Your objective - Using the material below, print the line that contains "right shoulder: (272, 297)", the line that contains "right front paw: (116, 219)", and every line in between, exactly and nothing else.

Entries shown -
..........

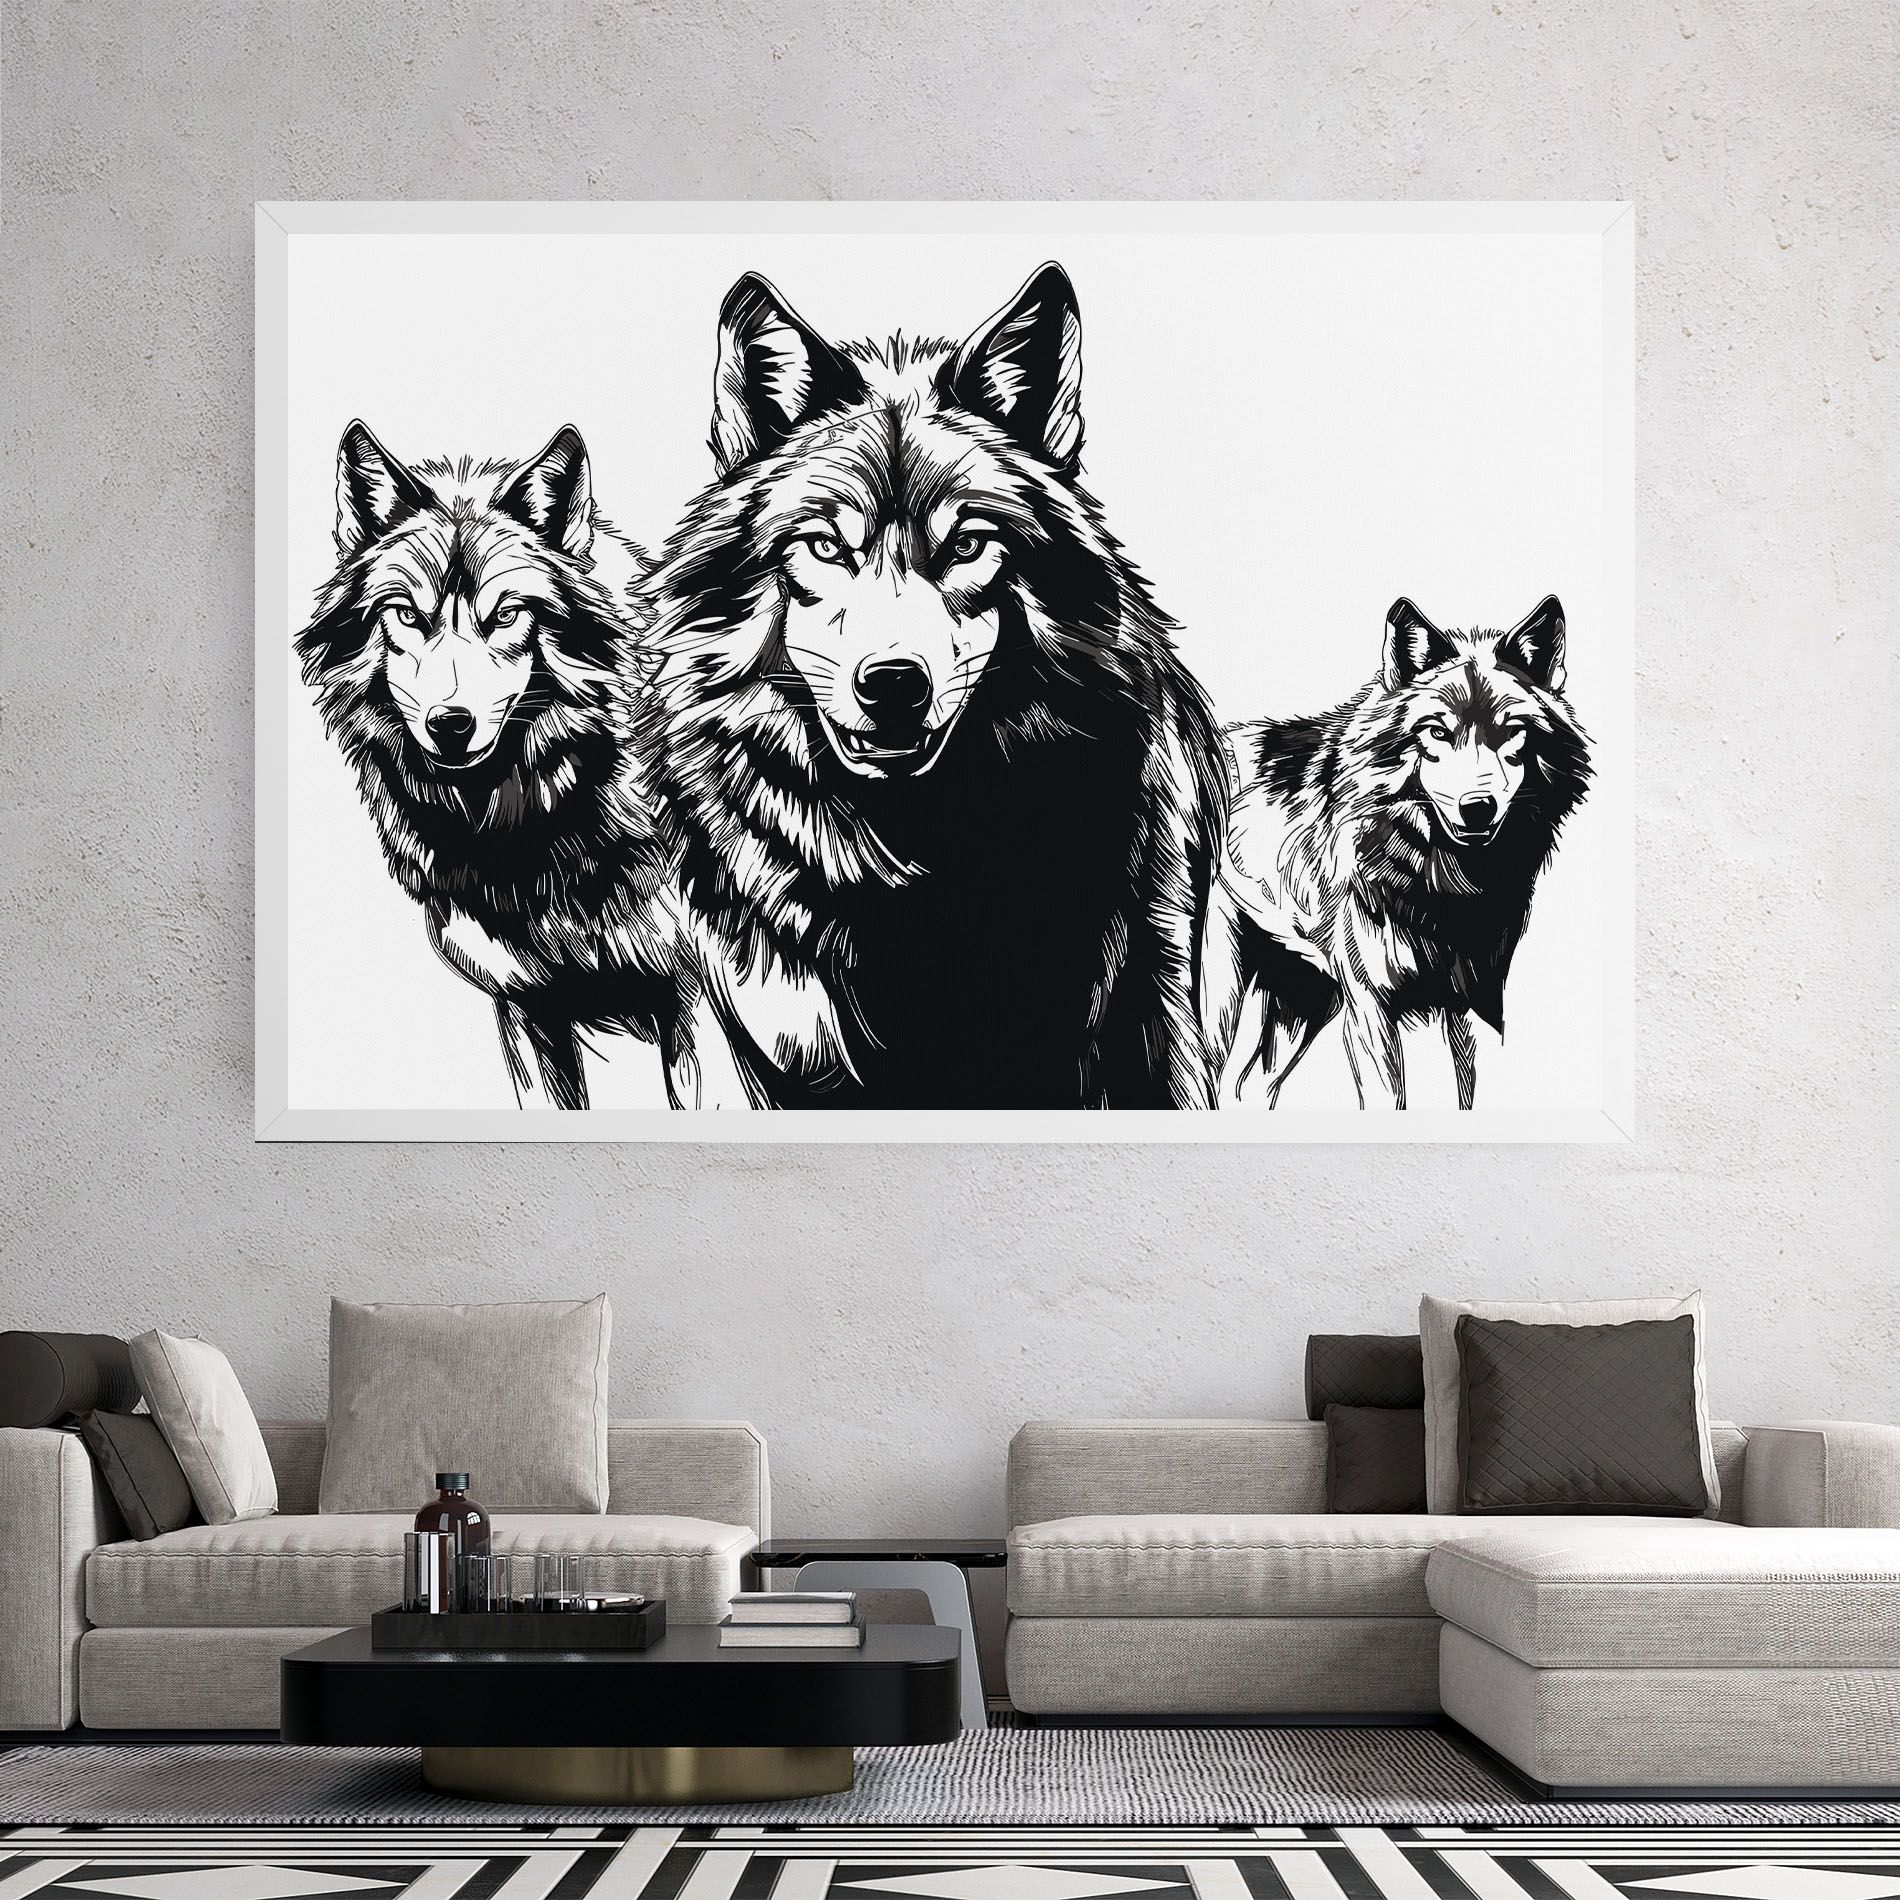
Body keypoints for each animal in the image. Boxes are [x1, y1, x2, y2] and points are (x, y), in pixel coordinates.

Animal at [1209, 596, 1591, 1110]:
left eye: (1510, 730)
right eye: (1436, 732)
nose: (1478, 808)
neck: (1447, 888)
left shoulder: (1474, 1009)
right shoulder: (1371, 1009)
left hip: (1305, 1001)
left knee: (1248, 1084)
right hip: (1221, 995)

..........

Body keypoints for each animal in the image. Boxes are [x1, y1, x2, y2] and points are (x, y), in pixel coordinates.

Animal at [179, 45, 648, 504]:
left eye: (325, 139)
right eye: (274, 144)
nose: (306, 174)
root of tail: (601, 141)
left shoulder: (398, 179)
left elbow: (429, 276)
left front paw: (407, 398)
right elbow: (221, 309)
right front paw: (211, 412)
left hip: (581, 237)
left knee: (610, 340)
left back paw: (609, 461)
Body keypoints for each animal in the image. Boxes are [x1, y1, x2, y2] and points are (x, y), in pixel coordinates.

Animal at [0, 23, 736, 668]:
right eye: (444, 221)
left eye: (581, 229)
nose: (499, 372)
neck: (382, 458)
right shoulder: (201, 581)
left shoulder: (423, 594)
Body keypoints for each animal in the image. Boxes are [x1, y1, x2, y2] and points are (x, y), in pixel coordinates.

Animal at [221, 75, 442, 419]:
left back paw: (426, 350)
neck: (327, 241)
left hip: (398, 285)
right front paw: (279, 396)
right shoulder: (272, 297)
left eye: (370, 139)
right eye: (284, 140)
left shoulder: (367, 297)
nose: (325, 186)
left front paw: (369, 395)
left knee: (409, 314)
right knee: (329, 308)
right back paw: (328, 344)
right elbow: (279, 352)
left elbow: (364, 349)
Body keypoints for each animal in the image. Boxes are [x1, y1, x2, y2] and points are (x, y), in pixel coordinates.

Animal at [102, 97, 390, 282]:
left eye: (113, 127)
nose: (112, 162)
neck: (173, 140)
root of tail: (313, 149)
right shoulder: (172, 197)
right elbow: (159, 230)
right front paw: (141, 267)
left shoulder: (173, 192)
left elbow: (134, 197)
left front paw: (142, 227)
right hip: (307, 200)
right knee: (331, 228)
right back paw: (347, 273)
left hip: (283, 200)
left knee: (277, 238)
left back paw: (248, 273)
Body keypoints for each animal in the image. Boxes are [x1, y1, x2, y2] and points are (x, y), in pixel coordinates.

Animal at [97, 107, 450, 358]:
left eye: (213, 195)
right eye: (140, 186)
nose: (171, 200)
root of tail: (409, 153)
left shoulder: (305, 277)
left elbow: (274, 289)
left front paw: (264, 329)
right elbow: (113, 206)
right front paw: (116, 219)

..........

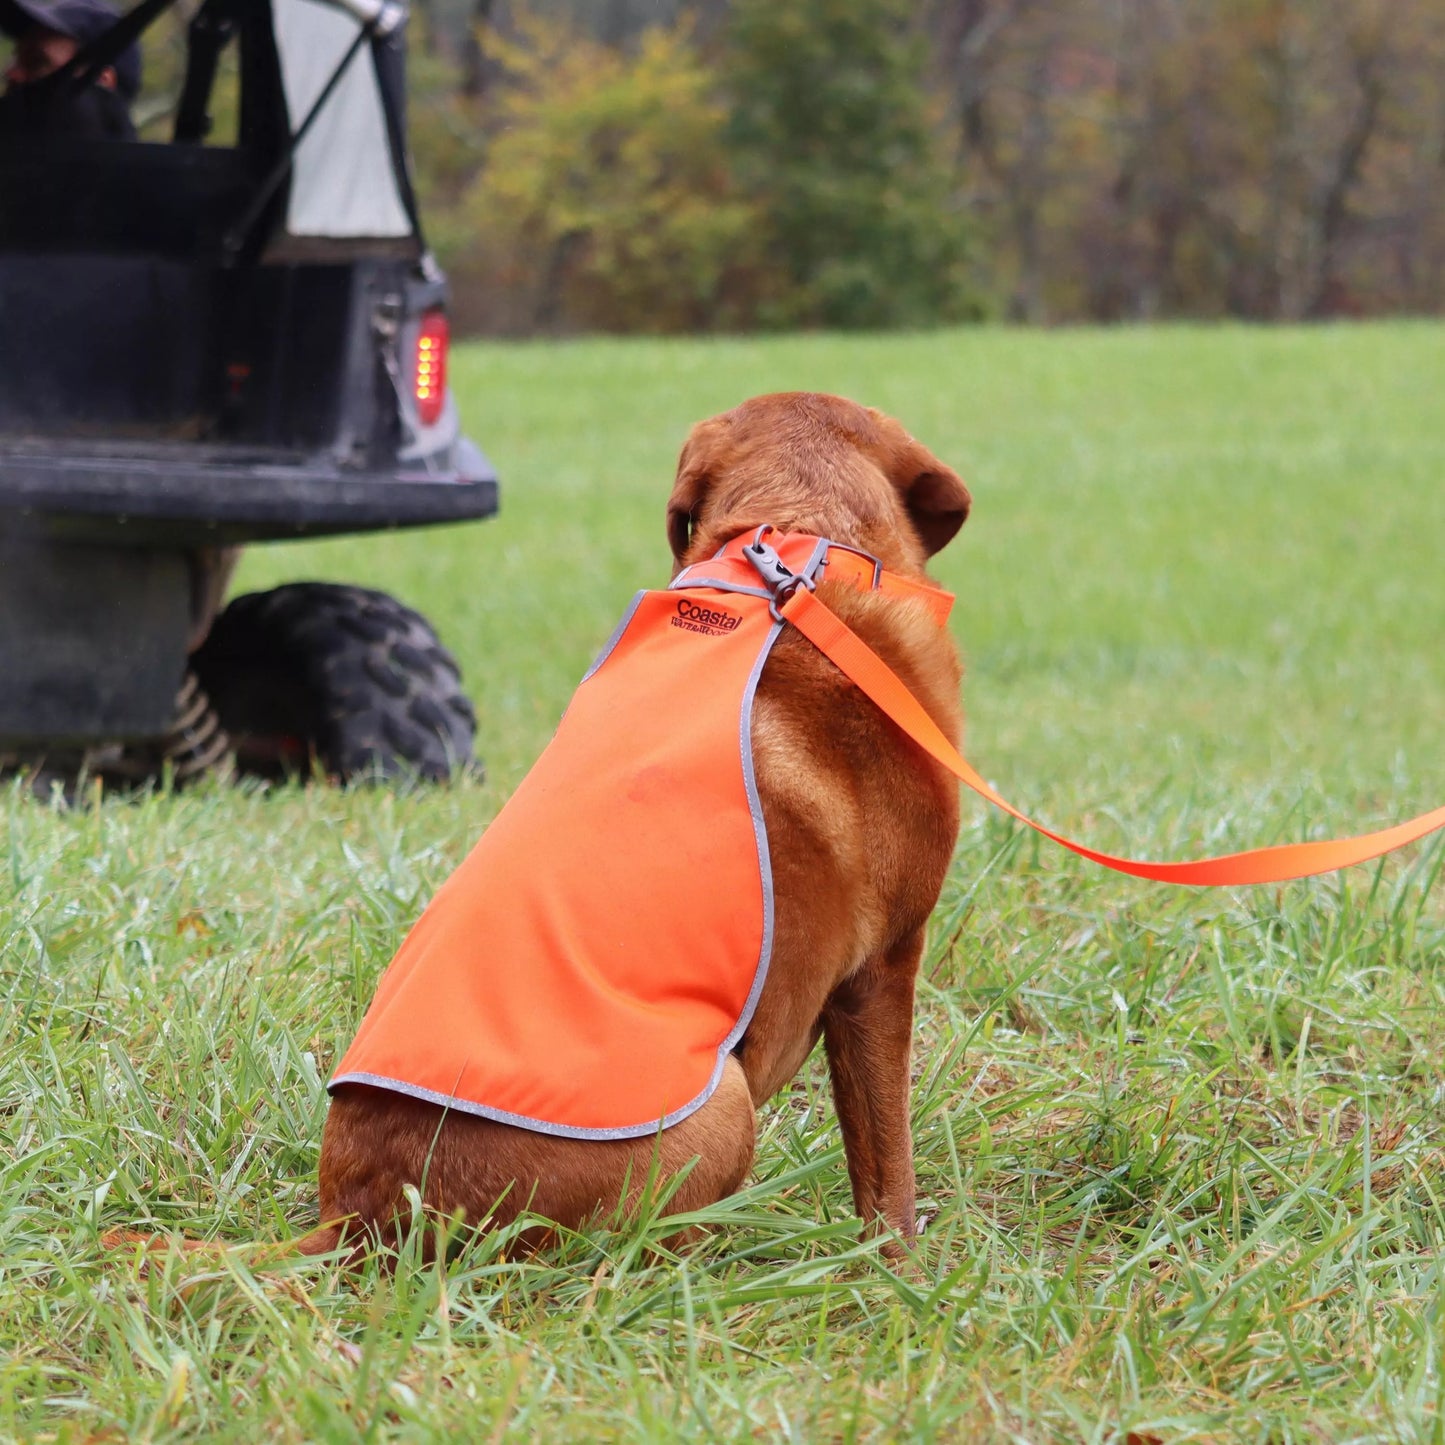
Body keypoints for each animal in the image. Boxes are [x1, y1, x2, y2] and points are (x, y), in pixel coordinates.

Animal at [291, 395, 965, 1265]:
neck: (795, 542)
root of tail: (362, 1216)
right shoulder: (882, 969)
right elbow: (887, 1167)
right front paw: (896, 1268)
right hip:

..........

Output of the exercise -
right shoulder: (272, 297)
left eye: (370, 139)
right eye: (284, 140)
left shoulder: (367, 297)
nose: (325, 186)
left front paw: (369, 395)
left knee: (409, 314)
right knee: (329, 308)
right back paw: (328, 344)
right elbow: (279, 352)
left elbow: (364, 349)
Body keypoints for each animal in the image. Boxes are [x1, y1, x2, y2] and points are (x, y), in pixel coordinates.

Animal at [102, 97, 390, 282]:
left eye: (113, 127)
nose: (112, 162)
neck: (173, 140)
root of tail: (313, 149)
right shoulder: (172, 197)
right elbow: (159, 230)
right front paw: (141, 267)
left shoulder: (173, 192)
left elbow: (134, 197)
left front paw: (142, 227)
right hip: (307, 200)
right knee: (331, 228)
right back paw: (347, 273)
left hip: (283, 200)
left knee: (277, 238)
left back paw: (248, 273)
Body keypoints for each animal in the image. Boxes are [x1, y1, x2, y2] and points are (x, y), in pixel coordinates.

Animal at [97, 107, 450, 358]:
left eye: (213, 195)
right eye: (140, 186)
nose: (171, 200)
root of tail: (409, 153)
left shoulder: (305, 277)
left elbow: (274, 289)
left front paw: (264, 329)
right elbow: (113, 206)
right front paw: (116, 219)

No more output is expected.